The other significant change this year has been the decline in one-to-two weekly lens replacement to only 15 per cent. This indicates that Australia is rapidly moving towards a two-modality market of daily or monthly disposable lens replacement.

Full correction of astigmatism remains to be the norm, with continuing high levels of practitioner confidence in toric lens fitting. Multifocal soft lenses are still the preferred form of correction for presbyopes over monovision. Rigid lens prescribing continues to be low and there is little current interest in orthokeratology. The contact lens demographic continues to trend towards older age, typically female wearers.

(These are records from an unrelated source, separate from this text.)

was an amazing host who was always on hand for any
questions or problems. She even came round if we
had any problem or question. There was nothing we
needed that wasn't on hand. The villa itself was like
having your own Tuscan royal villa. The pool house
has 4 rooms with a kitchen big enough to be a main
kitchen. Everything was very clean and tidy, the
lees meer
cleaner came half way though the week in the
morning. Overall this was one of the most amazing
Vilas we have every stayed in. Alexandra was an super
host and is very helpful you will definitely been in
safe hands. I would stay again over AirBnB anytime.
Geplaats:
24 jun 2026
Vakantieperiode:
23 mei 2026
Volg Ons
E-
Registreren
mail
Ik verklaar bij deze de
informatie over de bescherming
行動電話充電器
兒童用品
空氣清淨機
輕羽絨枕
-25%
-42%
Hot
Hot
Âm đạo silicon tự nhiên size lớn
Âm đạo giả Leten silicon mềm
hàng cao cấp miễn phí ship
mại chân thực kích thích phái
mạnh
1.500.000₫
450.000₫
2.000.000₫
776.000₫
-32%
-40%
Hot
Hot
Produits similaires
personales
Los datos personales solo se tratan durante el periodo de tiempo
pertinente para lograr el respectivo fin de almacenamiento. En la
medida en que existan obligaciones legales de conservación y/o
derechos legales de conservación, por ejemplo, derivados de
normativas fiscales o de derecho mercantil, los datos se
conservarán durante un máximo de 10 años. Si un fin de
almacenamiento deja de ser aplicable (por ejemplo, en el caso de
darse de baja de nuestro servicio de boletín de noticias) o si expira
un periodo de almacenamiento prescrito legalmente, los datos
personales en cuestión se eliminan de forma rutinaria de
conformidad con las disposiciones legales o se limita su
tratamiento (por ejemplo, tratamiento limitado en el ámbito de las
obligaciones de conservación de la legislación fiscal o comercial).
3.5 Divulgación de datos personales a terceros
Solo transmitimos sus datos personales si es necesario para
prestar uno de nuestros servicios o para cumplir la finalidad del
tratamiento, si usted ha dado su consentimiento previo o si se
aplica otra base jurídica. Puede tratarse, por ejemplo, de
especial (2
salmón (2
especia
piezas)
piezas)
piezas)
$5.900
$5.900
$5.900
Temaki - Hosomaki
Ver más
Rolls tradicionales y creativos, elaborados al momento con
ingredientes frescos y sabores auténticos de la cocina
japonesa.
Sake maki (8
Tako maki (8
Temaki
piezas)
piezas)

  1. Efron N, Morgan PB, Woods CA. Trends in Australian contact lens prescribing 2012. Australian Optometry (Contact Lenses Supplement) 2012; 33: 11: 3-5.
  2. Holden BA. The principles and practice of correcting astigmatism with soft contact lenses. Aust J Optom 1975; 58: 279-299.
  3. Morgan PB, Efron N, Woods CA, The International Contact Lens Prescribing Survey Consortium. An international survey of contact lens prescribing for presbyopia. Clin Exp Optom 2011; 94: 87-92.
  4. Sankaridurg P, Holden B, Smith E 3rd, Naduvilath T, Chen X, de la Jara PL, Martinez A, Kwan J, Ho A, Frick K, Ge J. Decrease in rate of myopia progression with a contact lens designed to reduce relative peripheral hyperopia: one-year results. Invest Ophthalmol Vis Sci 2011; 52: 9362-9367.
  5. Efron N, Morgan PB, Woods CA, The International Contact Lens Prescribing Survey Consortium. International survey of contact lens prescribing for extended wear. Optom Vis Sci 2012; 89: 122-129.
  6. Morgan PB, Woods CA, Tranoudis IG, Helland M, Efron N, Orihuela GC, Grupcheva CN, Jones D, Tan KO, Pesinova A, Ravn O, Santodomingo J, Malet F, Sze L, Cheng P, Végh M, Erdinest N, Ragnarsdóttir JB, Montani G, Davila-Garcia E, Itoi M, Chu BS, Bendoriene J, van der Worp E, Awasthi S, Lam W, Casablanca J, González-Méijome JM, Johansson O, Silih MS, Hsiao J, Nichols JJ. International contact lens prescribing in 2012. Contact Lens Spectrum 2013; 28: 1: 31, 32, 34, 36-38, 44.